> [Dataset content]:
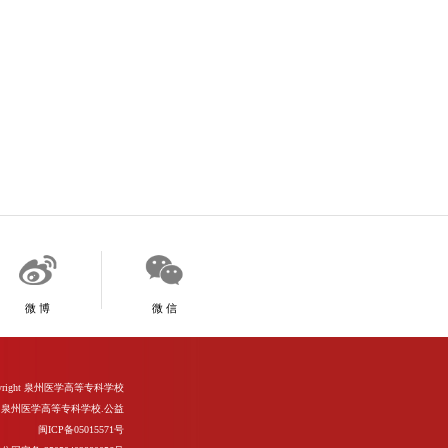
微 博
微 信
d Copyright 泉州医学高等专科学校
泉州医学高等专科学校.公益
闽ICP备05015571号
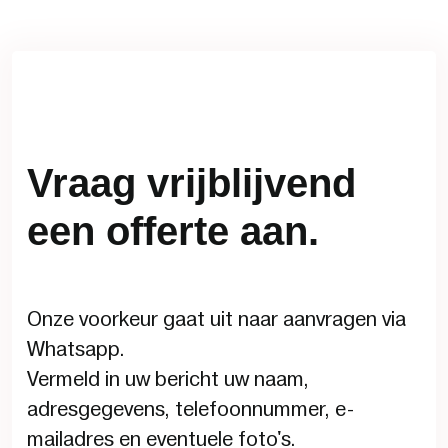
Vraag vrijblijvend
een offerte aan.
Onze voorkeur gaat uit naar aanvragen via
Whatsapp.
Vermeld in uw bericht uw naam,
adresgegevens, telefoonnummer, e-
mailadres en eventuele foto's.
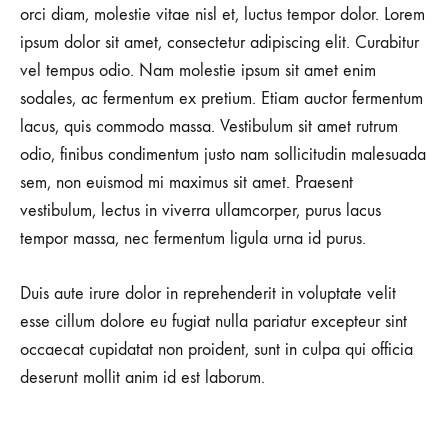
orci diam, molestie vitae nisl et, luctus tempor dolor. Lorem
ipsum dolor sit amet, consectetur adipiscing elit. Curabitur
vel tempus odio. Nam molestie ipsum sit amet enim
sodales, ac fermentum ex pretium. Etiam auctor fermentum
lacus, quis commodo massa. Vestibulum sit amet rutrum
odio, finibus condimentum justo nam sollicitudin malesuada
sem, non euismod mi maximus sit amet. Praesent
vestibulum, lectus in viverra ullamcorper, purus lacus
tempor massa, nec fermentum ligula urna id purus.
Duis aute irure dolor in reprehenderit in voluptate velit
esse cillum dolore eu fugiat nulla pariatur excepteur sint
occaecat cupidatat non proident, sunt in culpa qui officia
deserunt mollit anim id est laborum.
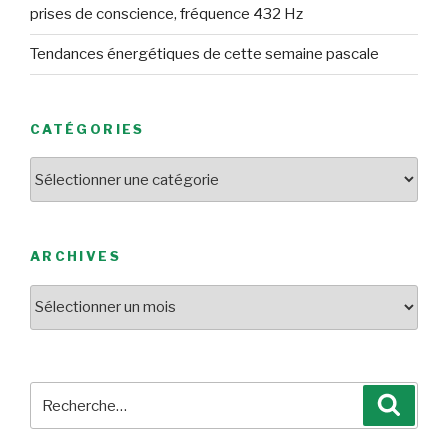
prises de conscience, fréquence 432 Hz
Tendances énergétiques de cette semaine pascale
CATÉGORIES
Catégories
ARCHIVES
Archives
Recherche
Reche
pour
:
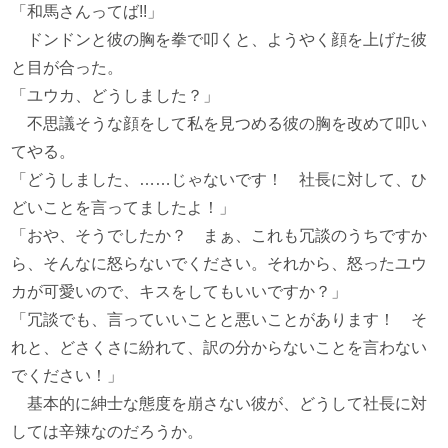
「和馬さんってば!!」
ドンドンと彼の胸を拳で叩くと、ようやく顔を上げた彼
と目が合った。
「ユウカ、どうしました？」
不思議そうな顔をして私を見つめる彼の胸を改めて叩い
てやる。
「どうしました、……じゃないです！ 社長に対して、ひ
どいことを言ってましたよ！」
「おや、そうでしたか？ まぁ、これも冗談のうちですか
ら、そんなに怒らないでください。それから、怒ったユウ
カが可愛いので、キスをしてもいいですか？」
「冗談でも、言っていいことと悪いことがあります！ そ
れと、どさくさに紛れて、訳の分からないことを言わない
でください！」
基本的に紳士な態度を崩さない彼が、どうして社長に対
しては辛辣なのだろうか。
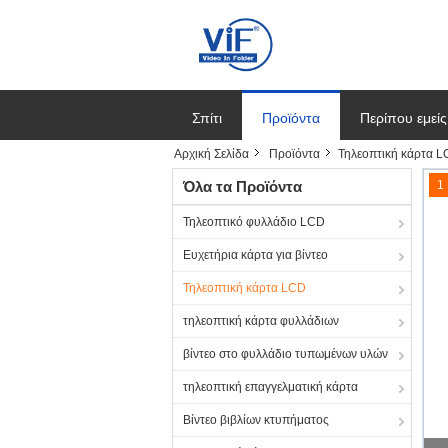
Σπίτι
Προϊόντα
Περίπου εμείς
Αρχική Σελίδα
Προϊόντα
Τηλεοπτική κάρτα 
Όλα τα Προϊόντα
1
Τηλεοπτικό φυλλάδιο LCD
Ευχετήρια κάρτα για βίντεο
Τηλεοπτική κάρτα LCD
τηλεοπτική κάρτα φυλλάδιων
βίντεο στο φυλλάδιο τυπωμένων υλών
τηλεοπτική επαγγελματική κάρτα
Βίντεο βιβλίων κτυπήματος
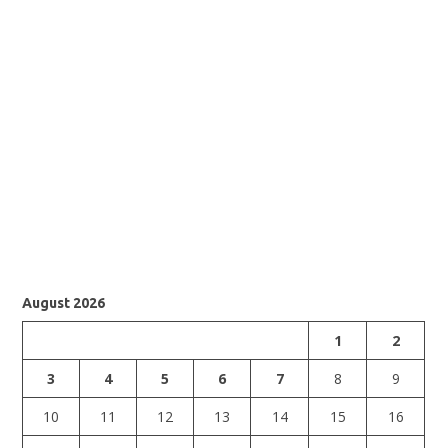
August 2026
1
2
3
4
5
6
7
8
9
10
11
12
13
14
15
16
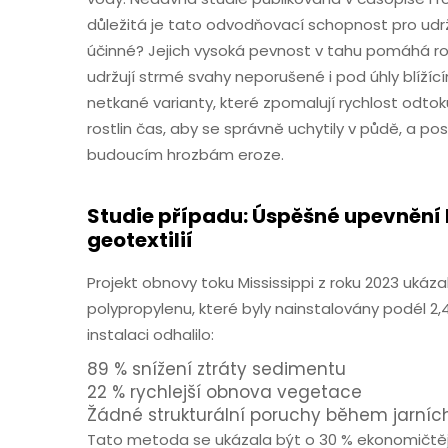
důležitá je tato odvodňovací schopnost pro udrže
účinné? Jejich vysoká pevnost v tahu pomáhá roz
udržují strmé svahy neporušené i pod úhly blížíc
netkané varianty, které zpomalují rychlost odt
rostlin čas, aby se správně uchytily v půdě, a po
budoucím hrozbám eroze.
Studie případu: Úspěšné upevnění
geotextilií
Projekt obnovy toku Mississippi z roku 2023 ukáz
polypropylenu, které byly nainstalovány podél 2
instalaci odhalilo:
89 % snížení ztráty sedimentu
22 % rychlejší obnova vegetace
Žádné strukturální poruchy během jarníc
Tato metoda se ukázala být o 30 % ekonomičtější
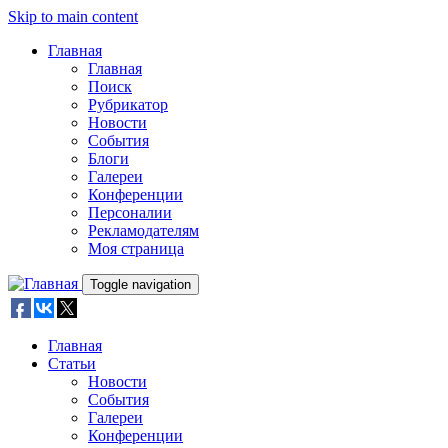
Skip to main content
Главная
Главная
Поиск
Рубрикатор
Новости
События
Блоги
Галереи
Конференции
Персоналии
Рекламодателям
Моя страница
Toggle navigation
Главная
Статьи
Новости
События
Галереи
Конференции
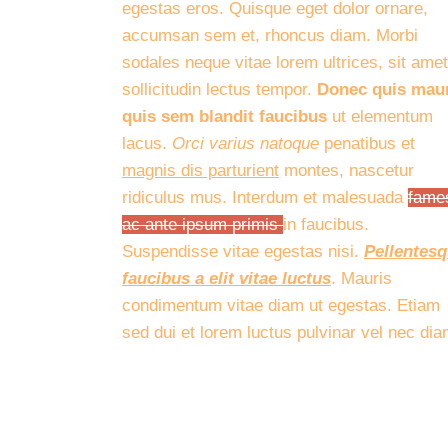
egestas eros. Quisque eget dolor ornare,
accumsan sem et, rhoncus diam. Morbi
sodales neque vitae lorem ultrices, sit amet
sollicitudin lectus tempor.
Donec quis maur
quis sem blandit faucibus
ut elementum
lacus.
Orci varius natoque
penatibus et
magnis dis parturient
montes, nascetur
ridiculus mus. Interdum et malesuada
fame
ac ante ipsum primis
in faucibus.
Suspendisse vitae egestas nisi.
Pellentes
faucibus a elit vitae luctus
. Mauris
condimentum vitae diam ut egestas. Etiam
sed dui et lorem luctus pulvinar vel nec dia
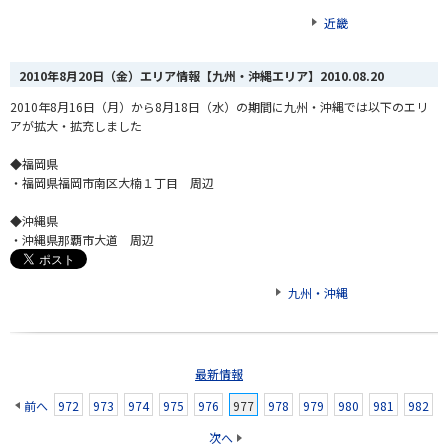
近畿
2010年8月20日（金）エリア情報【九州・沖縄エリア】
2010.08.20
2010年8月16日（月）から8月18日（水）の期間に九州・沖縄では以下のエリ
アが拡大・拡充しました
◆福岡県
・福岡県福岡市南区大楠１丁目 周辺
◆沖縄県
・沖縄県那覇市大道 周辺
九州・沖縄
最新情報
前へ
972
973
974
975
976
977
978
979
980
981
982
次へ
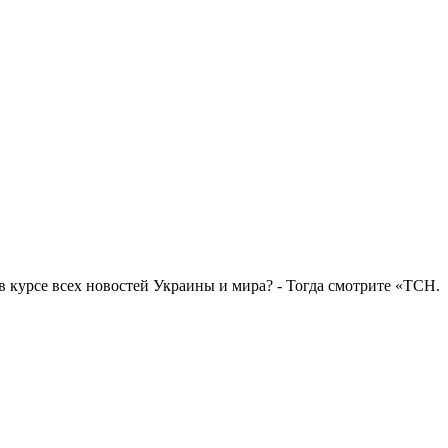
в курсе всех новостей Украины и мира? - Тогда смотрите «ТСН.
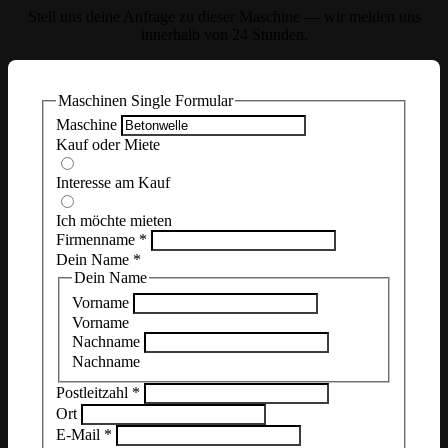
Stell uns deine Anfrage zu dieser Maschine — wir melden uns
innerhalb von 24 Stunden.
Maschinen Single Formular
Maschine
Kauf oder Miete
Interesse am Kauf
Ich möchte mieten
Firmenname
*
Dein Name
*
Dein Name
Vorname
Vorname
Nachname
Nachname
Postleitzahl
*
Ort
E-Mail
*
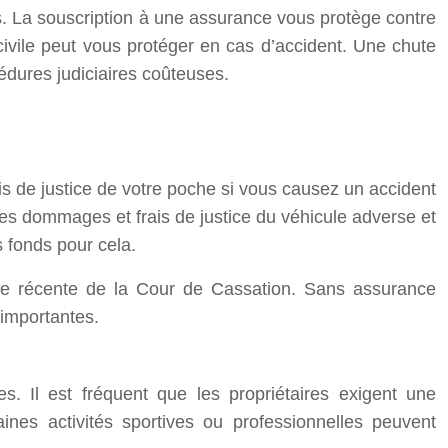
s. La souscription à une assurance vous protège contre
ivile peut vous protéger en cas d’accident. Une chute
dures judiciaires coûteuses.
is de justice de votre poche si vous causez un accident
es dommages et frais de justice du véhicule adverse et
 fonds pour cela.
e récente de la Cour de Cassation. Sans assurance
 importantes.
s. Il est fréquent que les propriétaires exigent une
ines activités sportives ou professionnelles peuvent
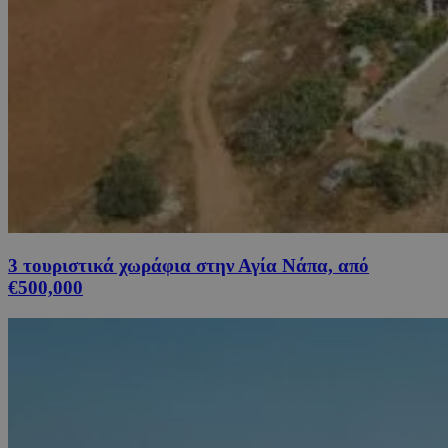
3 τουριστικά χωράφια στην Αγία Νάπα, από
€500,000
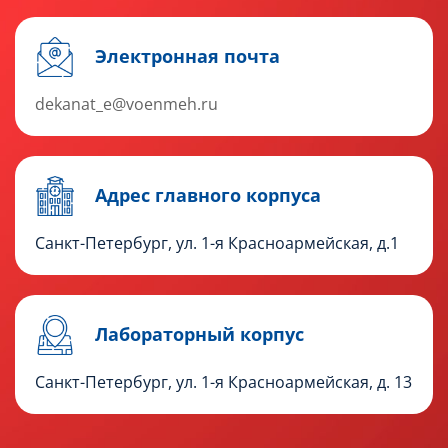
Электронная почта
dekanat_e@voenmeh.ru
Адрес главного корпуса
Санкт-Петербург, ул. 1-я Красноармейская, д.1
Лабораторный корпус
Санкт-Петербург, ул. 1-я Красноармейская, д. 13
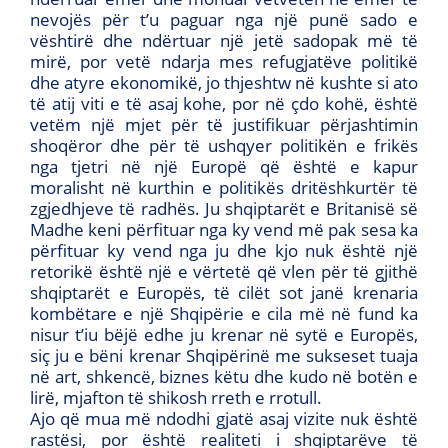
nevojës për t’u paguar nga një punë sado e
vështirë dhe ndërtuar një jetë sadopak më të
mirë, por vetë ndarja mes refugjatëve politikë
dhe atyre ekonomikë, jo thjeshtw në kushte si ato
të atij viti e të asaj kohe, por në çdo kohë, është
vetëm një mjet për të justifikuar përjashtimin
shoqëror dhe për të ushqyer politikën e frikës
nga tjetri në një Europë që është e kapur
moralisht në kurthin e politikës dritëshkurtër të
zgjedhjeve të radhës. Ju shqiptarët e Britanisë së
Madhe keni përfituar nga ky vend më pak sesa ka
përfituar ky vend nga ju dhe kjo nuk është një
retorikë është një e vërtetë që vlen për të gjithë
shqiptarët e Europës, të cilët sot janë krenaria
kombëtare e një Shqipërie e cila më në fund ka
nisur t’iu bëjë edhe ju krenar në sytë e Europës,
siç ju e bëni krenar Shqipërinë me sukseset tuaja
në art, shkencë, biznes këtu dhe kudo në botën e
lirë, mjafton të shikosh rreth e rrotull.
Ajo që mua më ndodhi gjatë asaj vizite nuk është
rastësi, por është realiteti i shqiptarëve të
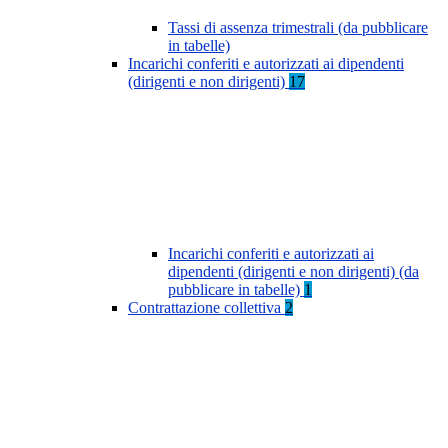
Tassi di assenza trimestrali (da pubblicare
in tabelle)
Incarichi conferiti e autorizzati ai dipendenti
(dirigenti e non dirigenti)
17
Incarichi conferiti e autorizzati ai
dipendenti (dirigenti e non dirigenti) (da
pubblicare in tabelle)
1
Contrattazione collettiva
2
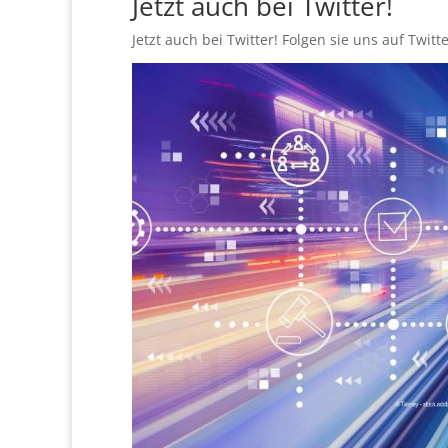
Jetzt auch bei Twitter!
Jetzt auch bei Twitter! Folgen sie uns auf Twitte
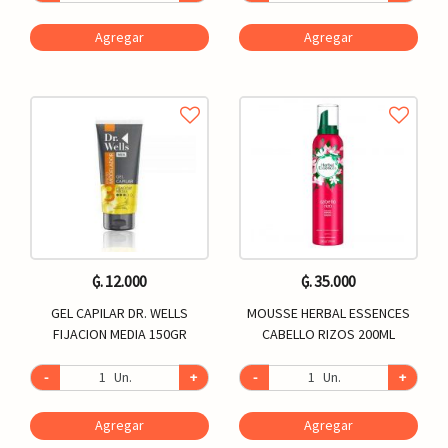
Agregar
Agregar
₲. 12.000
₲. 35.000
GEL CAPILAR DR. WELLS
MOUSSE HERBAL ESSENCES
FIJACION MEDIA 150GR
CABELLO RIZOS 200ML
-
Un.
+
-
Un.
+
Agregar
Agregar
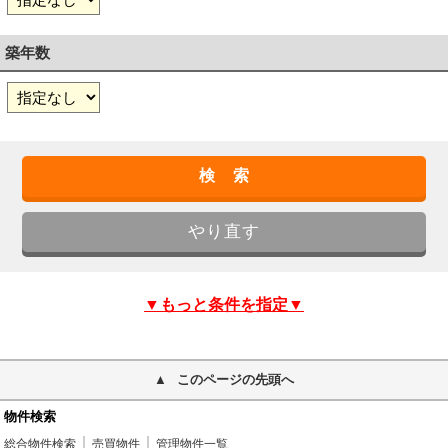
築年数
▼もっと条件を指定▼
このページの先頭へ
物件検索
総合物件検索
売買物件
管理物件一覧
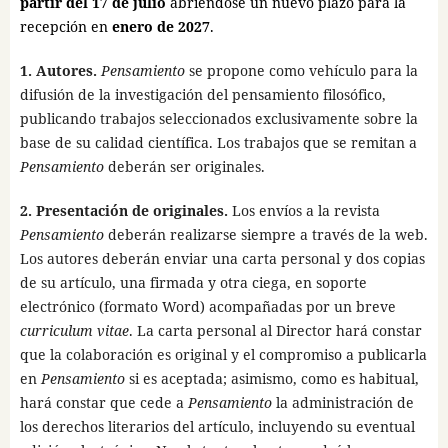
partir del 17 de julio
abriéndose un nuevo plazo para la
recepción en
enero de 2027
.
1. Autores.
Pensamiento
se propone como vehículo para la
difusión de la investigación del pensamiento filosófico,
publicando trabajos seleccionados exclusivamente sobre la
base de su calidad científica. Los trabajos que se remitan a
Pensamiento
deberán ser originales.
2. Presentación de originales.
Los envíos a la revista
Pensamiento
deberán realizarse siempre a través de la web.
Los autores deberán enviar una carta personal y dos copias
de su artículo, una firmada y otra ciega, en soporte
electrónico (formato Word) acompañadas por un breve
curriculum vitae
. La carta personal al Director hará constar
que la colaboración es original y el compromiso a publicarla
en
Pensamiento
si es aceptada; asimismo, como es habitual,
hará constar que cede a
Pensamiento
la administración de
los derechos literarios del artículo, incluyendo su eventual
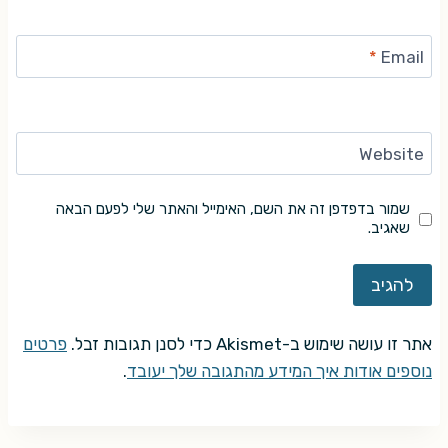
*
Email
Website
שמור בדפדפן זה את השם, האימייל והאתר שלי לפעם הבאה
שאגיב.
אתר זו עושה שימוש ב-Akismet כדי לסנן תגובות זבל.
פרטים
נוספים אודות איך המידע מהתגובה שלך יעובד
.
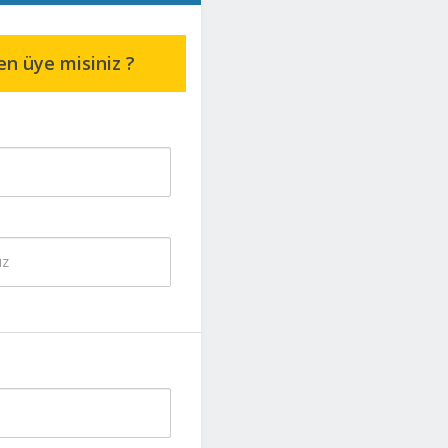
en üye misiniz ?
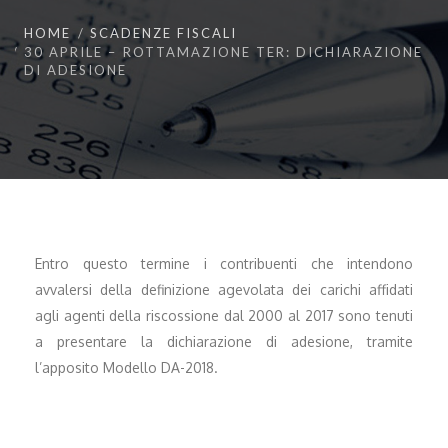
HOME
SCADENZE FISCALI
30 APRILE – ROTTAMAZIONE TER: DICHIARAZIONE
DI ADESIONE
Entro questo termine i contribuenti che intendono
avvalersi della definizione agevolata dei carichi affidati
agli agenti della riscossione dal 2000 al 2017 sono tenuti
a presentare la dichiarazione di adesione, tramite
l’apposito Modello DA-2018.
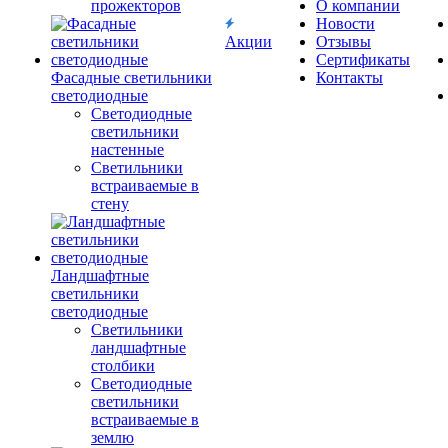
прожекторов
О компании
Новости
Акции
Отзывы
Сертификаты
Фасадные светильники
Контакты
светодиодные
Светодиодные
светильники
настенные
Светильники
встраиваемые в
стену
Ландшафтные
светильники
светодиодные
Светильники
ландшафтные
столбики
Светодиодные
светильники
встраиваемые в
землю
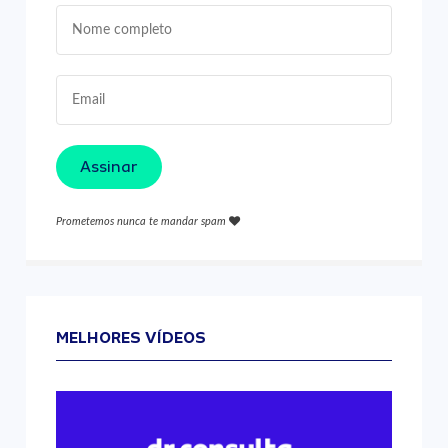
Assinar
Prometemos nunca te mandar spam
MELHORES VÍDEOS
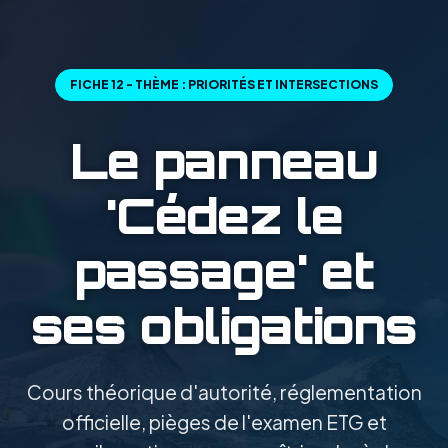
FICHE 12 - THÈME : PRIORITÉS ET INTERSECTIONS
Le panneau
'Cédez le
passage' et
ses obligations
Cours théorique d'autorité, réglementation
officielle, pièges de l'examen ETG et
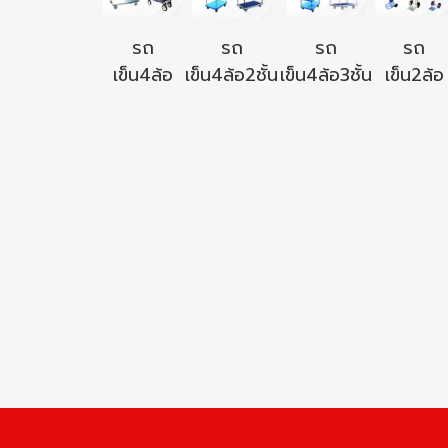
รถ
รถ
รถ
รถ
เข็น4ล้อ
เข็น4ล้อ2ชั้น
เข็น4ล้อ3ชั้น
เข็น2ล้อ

> [To do]:
Quote the listing verbatim, beginning at the line containing "en üye misiniz ?" and continuing through the line containing "MELHORES VÍDEOS", with both of those lines included. Omit the pictures from your answer.

> [Solution]:
en üye misiniz ?
HOME
SCADENZE FISCALI
30 APRILE – ROTTAMAZIONE TER: DICHIARAZIONE
DI ADESIONE
Entro questo termine i contribuenti che intendono
avvalersi della definizione agevolata dei carichi affidati
agli agenti della riscossione dal 2000 al 2017 sono tenuti
a presentare la dichiarazione di adesione, tramite
l’apposito Modello DA-2018.
прожекторов
О компании
Новости
Акции
Отзывы
Сертификаты
Фасадные светильники
Контакты
светодиодные
Светодиодные
светильники
настенные
Светильники
встраиваемые в
стену
Ландшафтные
светильники
светодиодные
Светильники
ландшафтные
столбики
Светодиодные
светильники
встраиваемые в
землю
Assinar
Prometemos nunca te mandar spam
MELHORES VÍDEOS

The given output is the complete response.